Here—in this judicial blindness—is the warning of Pilate's example. Like is drawn to like. Like only understands like. The truth is only for the children of truth.

But we must not unduly narrow the sense of truth and truthfulness. When our Lord called Himself the Truth, when He declared that the Truth should make us free, He meant very much more than is commonly understood by the word. Veracity is indeed truth, but it is only a small part of truth. A man may be scrupulously veracious, strictly a man of his word; he may always say that which he believes, he may always perform that which he promises; and yet he may not be in the highest sense true. He may be the slave of a thousand unrealities. A genuine child of the truth is very much more than a speaker of the truth; he is a doer of the truth, and a thinker of the truth also. He is frank, open, real in all things. Reality is the very soul of his being. He cares for nothing which is hollow, shadowy, superficial. Popularity, wealth, success, worldly ambition and display, are essentially unreal, because they are external, because they are transient. Therefore he estimates them at their true value.

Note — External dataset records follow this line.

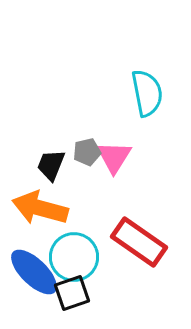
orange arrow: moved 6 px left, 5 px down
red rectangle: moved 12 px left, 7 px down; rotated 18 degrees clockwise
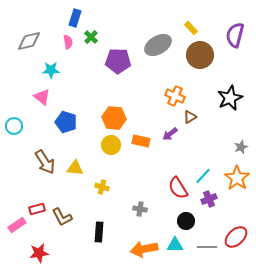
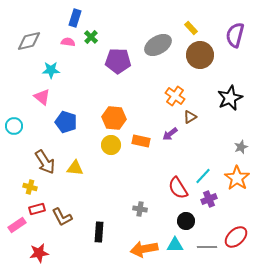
pink semicircle: rotated 72 degrees counterclockwise
orange cross: rotated 12 degrees clockwise
yellow cross: moved 72 px left
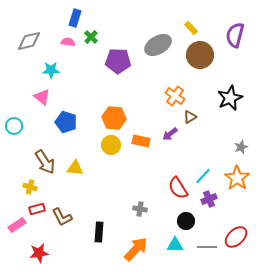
orange arrow: moved 8 px left; rotated 144 degrees clockwise
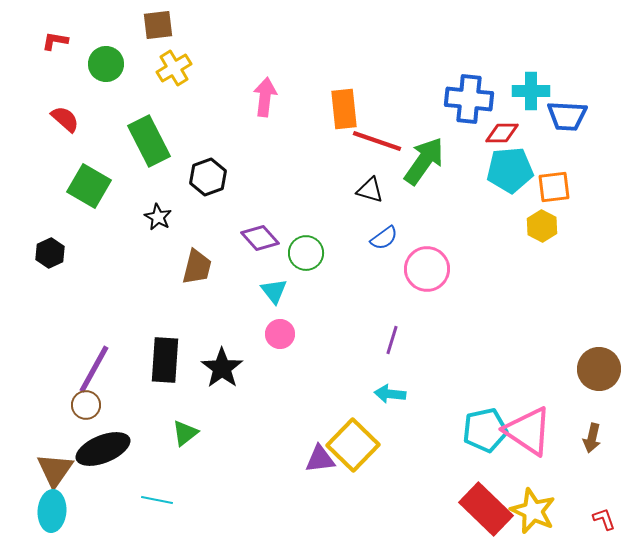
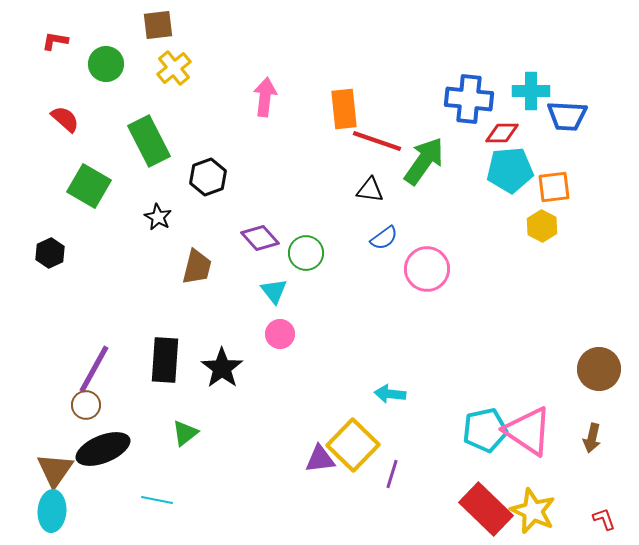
yellow cross at (174, 68): rotated 8 degrees counterclockwise
black triangle at (370, 190): rotated 8 degrees counterclockwise
purple line at (392, 340): moved 134 px down
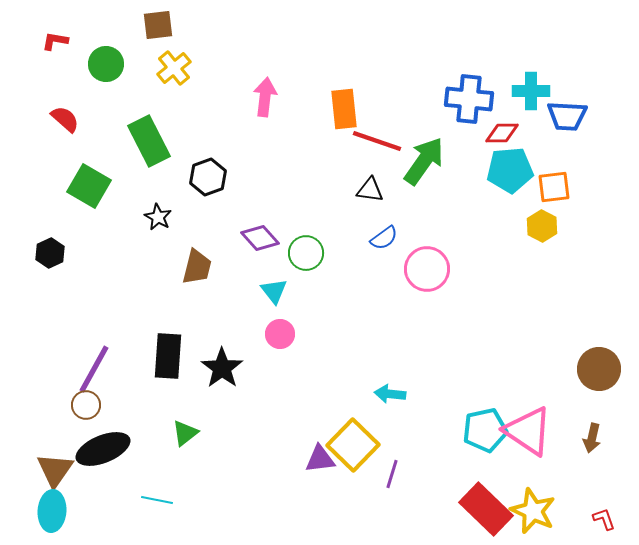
black rectangle at (165, 360): moved 3 px right, 4 px up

The devotion of scientific men in pursuit of scientific truths wins our highest admiration. It is not without a thrill of national pride that we have just bidden 'God speed' to the gallant company which has started for the Arctic seas. To face untold hardships and possible death in such a cause is a worthy and noble ambition. For these are realities. But obviously there are truths of far higher moment to the temporal and eternal well-being of man, than the laws of magnetism, the causes of the Aurora, or the fauna of the polar seas. Whence came I? Whither go I? What is sin? What is conscience? Is there a God in heaven? Is there a providence, a moral government, a judgment? Is there a redemption, a sanctification, a life eternal? These are the momentous, the pressing questions, which a man can only shelve at his peril.

Christ is the answer to all these questions. Therefore He is the Verity of Verities. Therefore He claims for Himself the title of the Truth, as His absolute and indefeasible right.

An incapacity to see the Truth, when thus presented to us in its highest form, may arise from different causes. It may spring from bigoted partisanship, and religious pride and obstinate formalism, as in the case of the Jews; or it may spring from cold cynicism and worldliness and dishonesty, as in the case of Pilate. These two conspired to crucify the Truth.

As we sow, so also shall we reap. Pilate's life had been spent in untruthfulness. His government had been an alternation of violence and fraud. His aim had not been to rule uprightly, but to rule at all costs. He must calm the suspicions of his jealous master, and he must quell the turbulence of an unruly people. Whatever means would conduce to these ends, were legitimate means. Uprightness, honour, frankness, generosity, truth—what were these to him? He had no belief in them, and why should he practise them? He projected his own motives into his estimate of mankind at large. He read the characters of others in the distorted mirror of his own consciousness. Human life, as he viewed it, was false from beginning to end. It was after all the reflection of his own falsehood which he saw. He was ever looking out for the unrealities of existence; he had no eye for its realities. Men's convictions were their foibles. Men's beliefs were his playthings. Untruthfulness, cynicism, distrust, scorn, had withered his soul. They only will find the truth, who believe that the truth may be found. Pilate had no such belief. He had gone through life, asking half in bitterness, half in jest, What is truth? He asked it now again, and the question was fatal.

Pilate's temper of mind is a very real danger in an age like ours. Let us beware of thus jesting with truth, lest some time like him we crucify the Truth unawares.